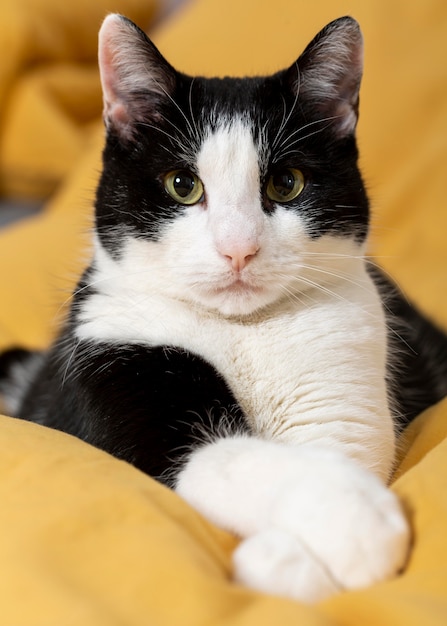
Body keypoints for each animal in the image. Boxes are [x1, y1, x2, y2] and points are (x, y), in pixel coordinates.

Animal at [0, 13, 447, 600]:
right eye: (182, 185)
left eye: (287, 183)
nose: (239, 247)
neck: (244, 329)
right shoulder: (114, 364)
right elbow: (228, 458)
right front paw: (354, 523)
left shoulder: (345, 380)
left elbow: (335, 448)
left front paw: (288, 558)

==

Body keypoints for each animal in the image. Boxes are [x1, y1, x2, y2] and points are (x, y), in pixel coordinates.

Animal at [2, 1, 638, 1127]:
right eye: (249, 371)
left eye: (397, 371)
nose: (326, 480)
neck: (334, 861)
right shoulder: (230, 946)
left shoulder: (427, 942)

Problem description:
Above are the records. Print exactly, and only, the lines from the line with "right eye: (249, 371)" to the line with "left shoulder: (427, 942)", both inclusive.

Answer to this task:
right eye: (249, 371)
left eye: (397, 371)
nose: (326, 480)
neck: (334, 861)
right shoulder: (230, 946)
left shoulder: (427, 942)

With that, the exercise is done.